Leonora era interpretata dalla russa Elena Stikhina, con una bella grana di voce e un ottimo registro acuto. Il soprano ha brillato nella “Vergine degli angeli” e negli altri momenti lirici dell’opera, mentre mi è sembrata meno entusiasmante nelle parti più drammatiche, come nel primo atto. Alvaro era il newyorkese Brian Jagde, che aveva una voce molto proiettata, dotata di un bello squillo e con una linea di canto caratterizzata da un bel fraseggio, che sono le due qualità necessarie per questa parte. Fortunatissima e applauditissima è stata la sua interpretazione di “Oh, tu che in seno agli angeli” e soprattutto del recitativo che la precede. Pur non avendo le caratteristiche prettamente drammatiche necessarie a questo ruolo, il tenore ha dimostrato comunque un'ottima tenuta vocale, sfoderando acuti sfolgoranti per tutta la lunga durata dell'opera. A completare il trio dei personaggi principali il don Carlo del baritono russo Igor Golovatenko, che si è mostrato di buon livello anche se sembrava spingesse negli acuti.
Nella duplice veste del Padre Guardiano e del Marchese di Calatrava c’era il washingtoniano Solomon Howard, che avevo già sentito a dicembre nella parte, molto diversa, del “Leone” nel The lion, the unicorn, and me al WNO di Washington DC. In questa occasione si è confermato un basso molto sonoro dalla bella caratura vocale nei centri e nei bassi, ma la grande sala del Met lo ha forse portato a forzare nella zona più acuta dello spartito.
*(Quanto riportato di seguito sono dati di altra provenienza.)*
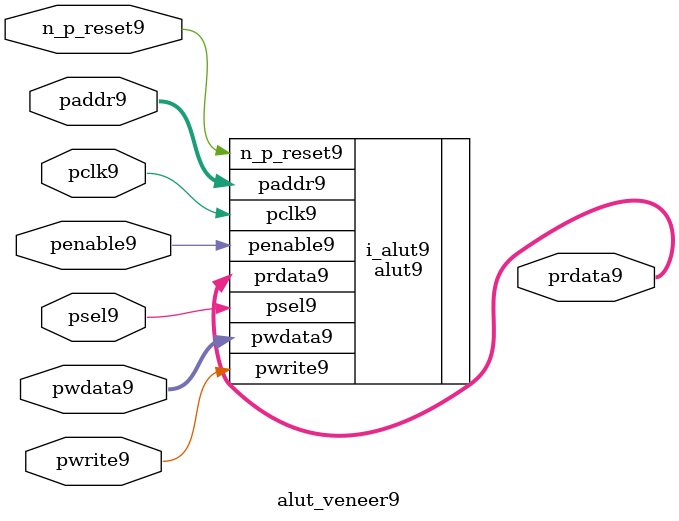
<source format=v>
module alut_veneer9
(   
   // Inputs9
   pclk9,
   n_p_reset9,
   psel9,            
   penable9,       
   pwrite9,         
   paddr9,           
   pwdata9,          

   // Outputs9
   prdata9  
);

   // APB9 Inputs9
   input             pclk9;               // APB9 clock9                          
   input             n_p_reset9;          // Reset9                              
   input             psel9;               // Module9 select9 signal9               
   input             penable9;            // Enable9 signal9                      
   input             pwrite9;             // Write when HIGH9 and read when LOW9  
   input [6:0]       paddr9;              // Address bus for read write         
   input [31:0]      pwdata9;             // APB9 write bus                      

   output [31:0]     prdata9;             // APB9 read bus                       


//-----------------------------------------------------------------------
//##############################################################################
// if the ALUT9 is NOT9 black9 boxed9 
//##############################################################################
`ifndef FV_KIT_BLACK_BOX_LUT9 


alut9 i_alut9 (
        //inputs9
        . n_p_reset9(n_p_reset9),
        . pclk9(pclk9),
        . psel9(psel9),
        . penable9(penable9),
        . pwrite9(pwrite9),
        . paddr9(paddr9[6:0]),
        . pwdata9(pwdata9),

        //outputs9
        . prdata9(prdata9)
);


`else 
//##############################################################################
// if the <module> is black9 boxed9 
//##############################################################################

   // APB9 Inputs9
   wire              pclk9;               // APB9 clock9                          
   wire              n_p_reset9;          // Reset9                              
   wire              psel9;               // Module9 select9 signal9               
   wire              penable9;            // Enable9 signal9                      
   wire              pwrite9;             // Write when HIGH9 and read when LOW9  
   wire  [6:0]       paddr9;              // Address bus for read write         
   wire  [31:0]      pwdata9;             // APB9 write bus                      

   reg   [31:0]      prdata9;             // APB9 read bus                       


`endif

endmodule

</source>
La doppia parte Padre Guardiano-Calatrava ha portato anche qualche momento abbastanza bizzarro: il fantasma del padre spuntava di tanto in tanto in scena, il padre guardiano diventava cieco nell’ultimo atto e il terzetto finale vedeva Calatrava in sostituzione del prete.
Preziosilla era il mezzo-soprano russo Maria Barakova, che aveva un buon temperamento e che ha fornito una interpretazione molto cupa e disincantata alla parte. Molto bene il basso-baritono Patrick Carfizzi come Melitone, che si è confermato un ottimo buffo anche se in questa occasione ha preferito moderare lazzi e frizzi disponibili nel libretto. Carlo Bosi come Trabuco ha interpretato perfettamente l’atteggiamento piagnoculoso e pedante dell’approfittatore delle disgrazie altrui.
Tutti di buon livello anche gli altri membri del cast, tra cui Stephanie Lauricella come Curra, Christopher Job come Alcade, e i tre venditori Patrick Miller, Jeremy Little e Ned Hanlon. Tra tutti però ha spiccato Paul Corona che nella parte del chirurgo, ha mostrato una voce che poteva competere con quella di Don Carlo, cosa assolutamente non scontata per un ruolo minore.
Il teatro era pienissimo e fortunatamente la lunga serata è trascorsa senza incidenti di percorso. Dalla mia postazione non ho letto la traduzione in inglese dei sopratitoli e mi chiedo perché il pubblico ridesse nei momenti più inaspettati: cosa c’è da ridere quando Melitone dice a Leonora che probabilmente non può entrare perché è scomunicata? O quando Don Carlo scopre che Alvaro è sopravvissuto all’operazione?
Lunghi e abbondanti applausi per tutti alla fine, con la solita standing ovation del pubblico americano.
La recensione si riferisce alla recita del 29 marzo 2024.